Após anos de investimentos em segurança eleitoral, especialistas afirmam que a infraestrutura das eleições nos EUA é robusta e transparente. No entanto, o ex-presidente Donald Trump questiona essa segurança, alegando que ela é obsoleta e requer intervenção federal. Recentemente, Trump nomeou Heather Honey como assistente no Departamento de Segurança Interna (DHS), promovendo uma narrativa de desconfiança nas eleições.

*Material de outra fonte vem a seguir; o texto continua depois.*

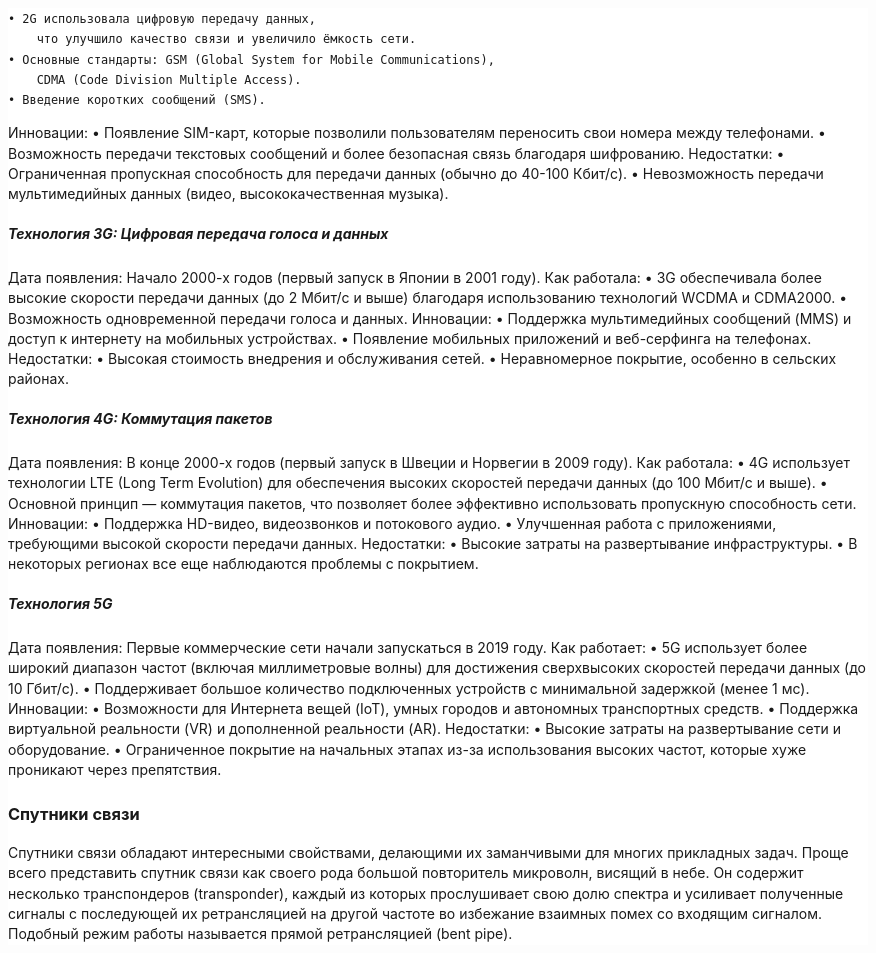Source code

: 	• 2G использовала цифровую передачу данных,
		что улучшило качество связи и увеличило ёмкость сети.
	• Основные стандарты: GSM (Global System for Mobile Communications),
		CDMA (Code Division Multiple Access).
	• Введение коротких сообщений (SMS).
Инновации:
	• Появление SIM-карт, которые позволили пользователям переносить свои номера между телефонами.
	• Возможность передачи текстовых сообщений и более безопасная связь благодаря шифрованию.
Недостатки:
	• Ограниченная пропускная способность для передачи данных (обычно до 40-100 Кбит/с).
	• Невозможность передачи мультимедийных данных (видео, высококачественная музыка).
##### Технология 3G: Цифровая передача голоса и данных
Дата появления: Начало 2000-х годов (первый запуск в Японии в 2001 году).
Как работала:
	• 3G обеспечивала более высокие скорости передачи данных (до 2 Мбит/с и выше)
		благодаря использованию технологий WCDMA и CDMA2000.
	• Возможность одновременной передачи голоса и данных.
Инновации:
	• Поддержка мультимедийных сообщений (MMS) и доступ к интернету на мобильных устройствах.
	• Появление мобильных приложений и веб-серфинга на телефонах.
Недостатки:
	• Высокая стоимость внедрения и обслуживания сетей.
	• Неравномерное покрытие, особенно в сельских районах.
##### Технология 4G: Коммутация пакетов
Дата появления: В конце 2000-х годов (первый запуск в Швеции и Норвегии в 2009 году).
Как работала:
	• 4G использует технологии LTE (Long Term Evolution)
		для обеспечения высоких скоростей передачи данных (до 100 Мбит/с и выше).
	• Основной принцип — коммутация пакетов, что позволяет более эффективно использовать пропускную способность сети.
Инновации:
	• Поддержка HD-видео, видеозвонков и потокового аудио.
	• Улучшенная работа с приложениями, требующими высокой скорости передачи данных.
Недостатки:
	• Высокие затраты на развертывание инфраструктуры.
	• В некоторых регионах все еще наблюдаются проблемы с покрытием.
##### Технология 5G
Дата появления: Первые коммерческие сети начали запускаться в 2019 году.
Как работает:
	• 5G использует более широкий диапазон частот (включая миллиметровые волны)
		для достижения сверхвысоких скоростей передачи данных (до 10 Гбит/с).
	• Поддерживает большое количество подключенных устройств с минимальной задержкой (менее 1 мс).
Инновации:
	• Возможности для Интернета вещей (IoT), умных городов и автономных транспортных средств.
	• Поддержка виртуальной реальности (VR) и дополненной реальности (AR).
Недостатки:
	• Высокие затраты на развертывание сети и оборудование.
	• Ограниченное покрытие на начальных этапах из-за использования высоких частот, которые хуже проникают через препятствия.

### Спутники связи
Спутники связи обладают интересными свойствами, делающими их заманчивыми для многих прикладных задач. Проще всего представить спутник связи
как своего рода большой повторитель микроволн, висящий в небе. Он содержит несколько транспондеров (transponder), каждый из которых прослушивает свою
долю спектра и усиливает полученные сигналы с последующей их ретрансляцией на другой частоте во избежание взаимных помех со входящим сигналом.
Подобный режим работы называется прямой ретрансляцией (bent pipe).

Trump, em postagens nas redes sociais, afirmou que os estados são meros “agentes” do governo federal na contagem de votos, uma interpretação que especialistas consideram inadequada e enganosa. Lawrence Norden, do Brennan Center, destacou que a Constituição confere aos estados a responsabilidade de administrar as eleições, sem a intervenção do presidente. “Os estados definem o tempo, o local e a forma das eleições”, afirmou.
A nomeação de Honey, conhecida por suas teorias de conspiração sobre as eleições, gerou críticas. Pamela Smith, da Verified Voting, ressaltou que a abordagem do governo federal pode comprometer a integridade do processo eleitoral. “Não cabe à Casa Branca ditar como as eleições devem ser conduzidas”, disse Smith.
Embora a administração de Trump tenha promovido a substituição de máquinas de votação antigas, a implementação de novas regras foi considerada precipitada. O secretário de Estado de Minnesota, Steve Simon, criticou a ordem executiva de março, afirmando que ela representa uma tentativa de “tomada de controle federal” sobre as eleições estaduais.
A discussão sobre a designação das eleições como “infraestrutura crítica” nos EUA continua a gerar controvérsias. Apesar das preocupações, muitos oficiais eleitorais republicanos apoiaram a ordem executiva, enquanto democratas a consideraram uma violação da Constituição. “As eleições devem ser administradas localmente, respeitando as particularidades de cada estado”, concluiu Smith.